* EXERCISE INSTRUCTIONS
Reproduce every line of the material below without changing a single character.

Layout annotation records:

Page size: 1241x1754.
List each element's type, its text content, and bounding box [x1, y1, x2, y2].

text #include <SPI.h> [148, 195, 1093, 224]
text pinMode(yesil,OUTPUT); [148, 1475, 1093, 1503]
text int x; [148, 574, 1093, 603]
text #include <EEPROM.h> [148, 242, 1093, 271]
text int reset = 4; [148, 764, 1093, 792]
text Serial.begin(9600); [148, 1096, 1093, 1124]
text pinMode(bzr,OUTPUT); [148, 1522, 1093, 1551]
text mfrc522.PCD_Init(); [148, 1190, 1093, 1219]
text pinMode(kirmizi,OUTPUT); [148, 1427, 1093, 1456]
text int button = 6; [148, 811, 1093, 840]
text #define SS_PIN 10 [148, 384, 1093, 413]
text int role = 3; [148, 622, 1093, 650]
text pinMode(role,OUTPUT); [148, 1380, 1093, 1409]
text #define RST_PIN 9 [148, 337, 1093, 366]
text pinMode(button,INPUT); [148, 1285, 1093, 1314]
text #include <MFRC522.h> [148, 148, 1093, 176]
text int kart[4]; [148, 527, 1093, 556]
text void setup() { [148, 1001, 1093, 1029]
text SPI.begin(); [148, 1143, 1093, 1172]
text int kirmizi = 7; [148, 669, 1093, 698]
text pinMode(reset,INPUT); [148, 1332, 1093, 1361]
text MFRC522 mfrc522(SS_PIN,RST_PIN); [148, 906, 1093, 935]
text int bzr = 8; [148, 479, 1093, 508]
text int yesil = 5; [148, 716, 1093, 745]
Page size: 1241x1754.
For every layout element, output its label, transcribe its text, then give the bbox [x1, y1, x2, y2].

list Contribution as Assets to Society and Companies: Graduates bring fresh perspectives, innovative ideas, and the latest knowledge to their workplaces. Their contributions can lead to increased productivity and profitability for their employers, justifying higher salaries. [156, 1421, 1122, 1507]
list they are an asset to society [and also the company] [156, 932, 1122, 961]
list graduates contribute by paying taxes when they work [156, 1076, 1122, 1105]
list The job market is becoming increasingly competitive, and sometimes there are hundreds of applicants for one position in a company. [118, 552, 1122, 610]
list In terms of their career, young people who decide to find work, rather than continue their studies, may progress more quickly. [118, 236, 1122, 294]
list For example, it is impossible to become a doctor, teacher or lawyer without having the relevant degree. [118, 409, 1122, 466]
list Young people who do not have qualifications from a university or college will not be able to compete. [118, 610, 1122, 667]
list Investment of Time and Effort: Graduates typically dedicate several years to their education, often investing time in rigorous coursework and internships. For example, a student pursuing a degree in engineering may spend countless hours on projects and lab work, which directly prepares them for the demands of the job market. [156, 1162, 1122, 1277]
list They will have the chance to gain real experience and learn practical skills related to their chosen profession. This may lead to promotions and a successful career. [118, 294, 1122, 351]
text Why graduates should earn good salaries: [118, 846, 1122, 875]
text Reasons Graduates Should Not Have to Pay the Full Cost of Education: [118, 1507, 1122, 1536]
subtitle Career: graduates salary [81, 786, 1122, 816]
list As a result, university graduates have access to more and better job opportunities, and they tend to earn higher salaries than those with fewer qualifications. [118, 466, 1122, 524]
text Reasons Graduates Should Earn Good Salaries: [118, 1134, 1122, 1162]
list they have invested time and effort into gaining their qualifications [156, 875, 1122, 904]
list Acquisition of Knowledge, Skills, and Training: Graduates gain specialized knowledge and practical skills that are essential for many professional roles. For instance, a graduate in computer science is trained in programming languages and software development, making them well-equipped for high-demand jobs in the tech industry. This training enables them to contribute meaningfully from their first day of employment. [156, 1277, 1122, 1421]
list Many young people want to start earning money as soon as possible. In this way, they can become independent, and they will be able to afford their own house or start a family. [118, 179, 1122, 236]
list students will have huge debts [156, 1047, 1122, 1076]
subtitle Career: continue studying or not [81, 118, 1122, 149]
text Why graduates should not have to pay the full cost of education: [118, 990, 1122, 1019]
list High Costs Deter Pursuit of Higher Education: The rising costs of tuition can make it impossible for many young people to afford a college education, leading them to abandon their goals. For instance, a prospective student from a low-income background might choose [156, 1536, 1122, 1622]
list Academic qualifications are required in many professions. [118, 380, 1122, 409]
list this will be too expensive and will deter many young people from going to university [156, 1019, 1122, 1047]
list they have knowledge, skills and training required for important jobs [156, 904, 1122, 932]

* IN RESPONSE
Page size: 1241x1754.
List each element's type, its text content, and bounding box [x1, y1, x2, y2].

text #include <SPI.h> [148, 195, 1093, 224]
text pinMode(yesil,OUTPUT); [148, 1475, 1093, 1503]
text int x; [148, 574, 1093, 603]
text #include <EEPROM.h> [148, 242, 1093, 271]
text int reset = 4; [148, 764, 1093, 792]
text Serial.begin(9600); [148, 1096, 1093, 1124]
text pinMode(bzr,OUTPUT); [148, 1522, 1093, 1551]
text mfrc522.PCD_Init(); [148, 1190, 1093, 1219]
text pinMode(kirmizi,OUTPUT); [148, 1427, 1093, 1456]
text int button = 6; [148, 811, 1093, 840]
text #define SS_PIN 10 [148, 384, 1093, 413]
text int role = 3; [148, 622, 1093, 650]
text pinMode(role,OUTPUT); [148, 1380, 1093, 1409]
text #define RST_PIN 9 [148, 337, 1093, 366]
text pinMode(button,INPUT); [148, 1285, 1093, 1314]
text #include <MFRC522.h> [148, 148, 1093, 176]
text int kart[4]; [148, 527, 1093, 556]
text void setup() { [148, 1001, 1093, 1029]
text SPI.begin(); [148, 1143, 1093, 1172]
text int kirmizi = 7; [148, 669, 1093, 698]
text pinMode(reset,INPUT); [148, 1332, 1093, 1361]
text MFRC522 mfrc522(SS_PIN,RST_PIN); [148, 906, 1093, 935]
text int bzr = 8; [148, 479, 1093, 508]
text int yesil = 5; [148, 716, 1093, 745]
Page size: 1241x1754.
For every layout element, output its label, transcribe its text, then give the bbox [x1, y1, x2, y2].

list Contribution as Assets to Society and Companies: Graduates bring fresh perspectives, innovative ideas, and the latest knowledge to their workplaces. Their contributions can lead to increased productivity and profitability for their employers, justifying higher salaries. [156, 1421, 1122, 1507]
list they are an asset to society [and also the company] [156, 932, 1122, 961]
list graduates contribute by paying taxes when they work [156, 1076, 1122, 1105]
list The job market is becoming increasingly competitive, and sometimes there are hundreds of applicants for one position in a company. [118, 552, 1122, 610]
list In terms of their career, young people who decide to find work, rather than continue their studies, may progress more quickly. [118, 236, 1122, 294]
list For example, it is impossible to become a doctor, teacher or lawyer without having the relevant degree. [118, 409, 1122, 466]
list Young people who do not have qualifications from a university or college will not be able to compete. [118, 610, 1122, 667]
list Investment of Time and Effort: Graduates typically dedicate several years to their education, often investing time in rigorous coursework and internships. For example, a student pursuing a degree in engineering may spend countless hours on projects and lab work, which directly prepares them for the demands of the job market. [156, 1162, 1122, 1277]
list They will have the chance to gain real experience and learn practical skills related to their chosen profession. This may lead to promotions and a successful career. [118, 294, 1122, 351]
text Why graduates should earn good salaries: [118, 846, 1122, 875]
text Reasons Graduates Should Not Have to Pay the Full Cost of Education: [118, 1507, 1122, 1536]
subtitle Career: graduates salary [81, 786, 1122, 816]
list As a result, university graduates have access to more and better job opportunities, and they tend to earn higher salaries than those with fewer qualifications. [118, 466, 1122, 524]
text Reasons Graduates Should Earn Good Salaries: [118, 1134, 1122, 1162]
list they have invested time and effort into gaining their qualifications [156, 875, 1122, 904]
list Acquisition of Knowledge, Skills, and Training: Graduates gain specialized knowledge and practical skills that are essential for many professional roles. For instance, a graduate in computer science is trained in programming languages and software development, making them well-equipped for high-demand jobs in the tech industry. This training enables them to contribute meaningfully from their first day of employment. [156, 1277, 1122, 1421]
list Many young people want to start earning money as soon as possible. In this way, they can become independent, and they will be able to afford their own house or start a family. [118, 179, 1122, 236]
list students will have huge debts [156, 1047, 1122, 1076]
subtitle Career: continue studying or not [81, 118, 1122, 149]
text Why graduates should not have to pay the full cost of education: [118, 990, 1122, 1019]
list High Costs Deter Pursuit of Higher Education: The rising costs of tuition can make it impossible for many young people to afford a college education, leading them to abandon their goals. For instance, a prospective student from a low-income background might choose [156, 1536, 1122, 1622]
list Academic qualifications are required in many professions. [118, 380, 1122, 409]
list this will be too expensive and will deter many young people from going to university [156, 1019, 1122, 1047]
list they have knowledge, skills and training required for important jobs [156, 904, 1122, 932]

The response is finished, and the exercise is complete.